I agree with those who said it is a male. That long stiff thing pointing back from near its anal fin is his boy part. The females lack that. I have a few in my aquarium. I had a few females that that the guys would beat up and stress them out until they died. Finally, I just had to remove the females and go with all male.


----------



## coralbandit (Jul 29, 2012)

platy won't cross with mollie(they will cross with swords{how many sword colors were achieved}.And certainly will breed with female platy about every 28 days.Send him back if you don't want fry and pick large female ,but still no gaurantee as they can take along time to show sometimes.Many of my would be female swords are "late bloomers". Many originally thought these fish changed sex before they realised the effect of "alpha male".Theramones and hormones released in water cause less dominant males to "hide themselves" as male to male aggresion can be brutal.


----------



## seaecho (Jan 31, 2012)

I was SURE I read that platies and mollies can cross!

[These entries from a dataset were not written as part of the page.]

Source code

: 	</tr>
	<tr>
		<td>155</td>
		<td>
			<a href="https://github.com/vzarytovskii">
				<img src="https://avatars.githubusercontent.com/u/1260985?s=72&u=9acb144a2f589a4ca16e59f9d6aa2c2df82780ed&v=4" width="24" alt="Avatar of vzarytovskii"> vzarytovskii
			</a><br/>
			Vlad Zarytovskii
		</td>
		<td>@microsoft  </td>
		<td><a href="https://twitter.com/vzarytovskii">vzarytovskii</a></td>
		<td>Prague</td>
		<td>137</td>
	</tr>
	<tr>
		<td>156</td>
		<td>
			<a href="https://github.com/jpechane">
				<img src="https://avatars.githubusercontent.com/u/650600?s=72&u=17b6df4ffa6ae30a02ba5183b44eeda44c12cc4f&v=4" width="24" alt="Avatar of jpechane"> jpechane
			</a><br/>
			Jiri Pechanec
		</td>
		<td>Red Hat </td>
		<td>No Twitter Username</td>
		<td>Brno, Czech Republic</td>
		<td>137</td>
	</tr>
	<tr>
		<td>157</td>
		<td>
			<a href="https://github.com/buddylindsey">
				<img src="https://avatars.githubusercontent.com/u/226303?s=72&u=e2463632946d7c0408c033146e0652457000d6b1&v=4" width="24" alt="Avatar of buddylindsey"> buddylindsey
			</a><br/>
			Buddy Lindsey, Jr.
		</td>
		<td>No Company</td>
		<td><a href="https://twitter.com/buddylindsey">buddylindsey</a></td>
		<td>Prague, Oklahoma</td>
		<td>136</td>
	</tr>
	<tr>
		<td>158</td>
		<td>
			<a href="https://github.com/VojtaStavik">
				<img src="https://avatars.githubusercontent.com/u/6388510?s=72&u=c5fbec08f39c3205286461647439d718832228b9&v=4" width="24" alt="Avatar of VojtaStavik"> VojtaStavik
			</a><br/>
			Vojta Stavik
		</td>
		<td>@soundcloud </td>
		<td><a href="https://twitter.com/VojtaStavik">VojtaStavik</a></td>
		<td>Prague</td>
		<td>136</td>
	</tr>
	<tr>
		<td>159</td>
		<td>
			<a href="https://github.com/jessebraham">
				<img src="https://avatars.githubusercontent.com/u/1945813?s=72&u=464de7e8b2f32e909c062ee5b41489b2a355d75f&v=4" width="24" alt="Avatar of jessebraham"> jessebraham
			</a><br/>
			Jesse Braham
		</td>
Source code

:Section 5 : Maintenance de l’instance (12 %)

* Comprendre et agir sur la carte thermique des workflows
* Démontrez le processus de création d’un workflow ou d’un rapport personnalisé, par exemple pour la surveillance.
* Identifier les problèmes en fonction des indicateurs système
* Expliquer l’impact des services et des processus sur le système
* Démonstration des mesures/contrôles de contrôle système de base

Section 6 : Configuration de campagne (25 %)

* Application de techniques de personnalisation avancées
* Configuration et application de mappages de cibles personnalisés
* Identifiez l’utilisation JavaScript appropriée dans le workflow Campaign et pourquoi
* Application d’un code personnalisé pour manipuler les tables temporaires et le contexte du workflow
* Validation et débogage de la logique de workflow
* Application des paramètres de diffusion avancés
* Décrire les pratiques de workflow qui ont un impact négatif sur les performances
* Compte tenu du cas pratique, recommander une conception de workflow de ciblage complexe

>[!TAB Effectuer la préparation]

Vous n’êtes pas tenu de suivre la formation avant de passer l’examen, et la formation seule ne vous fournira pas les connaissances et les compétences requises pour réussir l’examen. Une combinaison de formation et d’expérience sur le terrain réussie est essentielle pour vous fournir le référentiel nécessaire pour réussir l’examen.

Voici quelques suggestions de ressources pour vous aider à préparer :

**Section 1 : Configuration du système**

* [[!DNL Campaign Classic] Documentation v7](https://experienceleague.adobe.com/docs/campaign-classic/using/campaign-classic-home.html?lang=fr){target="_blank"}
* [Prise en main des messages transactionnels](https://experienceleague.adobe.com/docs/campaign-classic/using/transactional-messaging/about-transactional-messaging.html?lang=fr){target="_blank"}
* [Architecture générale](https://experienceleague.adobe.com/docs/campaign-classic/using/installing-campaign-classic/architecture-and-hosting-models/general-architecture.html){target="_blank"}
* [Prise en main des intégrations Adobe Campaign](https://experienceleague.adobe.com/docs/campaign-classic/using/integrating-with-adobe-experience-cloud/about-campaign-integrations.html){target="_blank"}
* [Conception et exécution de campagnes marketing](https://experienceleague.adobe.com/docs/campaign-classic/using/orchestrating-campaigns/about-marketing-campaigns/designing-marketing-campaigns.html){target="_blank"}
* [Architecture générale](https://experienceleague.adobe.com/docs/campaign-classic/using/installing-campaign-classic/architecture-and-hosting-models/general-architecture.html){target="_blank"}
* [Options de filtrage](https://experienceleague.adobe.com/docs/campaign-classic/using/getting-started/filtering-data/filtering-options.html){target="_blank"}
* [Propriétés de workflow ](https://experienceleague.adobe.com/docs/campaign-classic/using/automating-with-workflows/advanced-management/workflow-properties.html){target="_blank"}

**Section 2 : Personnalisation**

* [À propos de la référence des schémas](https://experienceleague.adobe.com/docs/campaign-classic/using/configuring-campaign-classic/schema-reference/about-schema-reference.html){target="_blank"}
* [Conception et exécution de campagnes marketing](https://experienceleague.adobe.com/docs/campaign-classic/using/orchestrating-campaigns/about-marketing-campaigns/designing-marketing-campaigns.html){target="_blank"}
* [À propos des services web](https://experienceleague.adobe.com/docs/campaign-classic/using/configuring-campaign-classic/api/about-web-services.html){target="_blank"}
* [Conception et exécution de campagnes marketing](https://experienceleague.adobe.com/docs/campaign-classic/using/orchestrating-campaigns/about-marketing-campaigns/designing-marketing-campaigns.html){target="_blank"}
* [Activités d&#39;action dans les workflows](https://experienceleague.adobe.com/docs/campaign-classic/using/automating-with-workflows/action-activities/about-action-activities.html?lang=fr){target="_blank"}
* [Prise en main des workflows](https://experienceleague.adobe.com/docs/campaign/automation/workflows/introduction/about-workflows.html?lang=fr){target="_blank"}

Maybe I'm not remembering it correctly. But I DO have platies in that tank, and I'm afraid he'll give them a hard time. I don't want him beating them up or killing them. So the minute he causes trouble, he'll have to go back to trade for a female. I could deal with him getting them pregnant, but not with him harming them. Most of the fry probably would be food for the piggy mollies, anyway. I don't care if I get a pregnant female, as I can always take the babies in after they are old enough. Thanks, and next time I'll be more careful and REALLY look at them AGAIN after they are netted. I think sometimes these employees will net a fish after you've picked it out, and claim its the same one, when in fact it isn't. Out of laziness. This has happened to me more than once, because I could have SWORN what I picked out was a female!


----------



## Summer (Oct 3, 2011)

I dont think a sword will cross with a platy so many you'll be safe.


----------



## coralbandit (Jul 29, 2012)

OP doesn't have swords ;I was just sharing what would cross with platy since concern of mollie.Swords and platy will, have and do cross.Part of swordtail history.


----------



## rtmaston (Jul 14, 2012)

i would have to agree with the other ones it is a male.


----------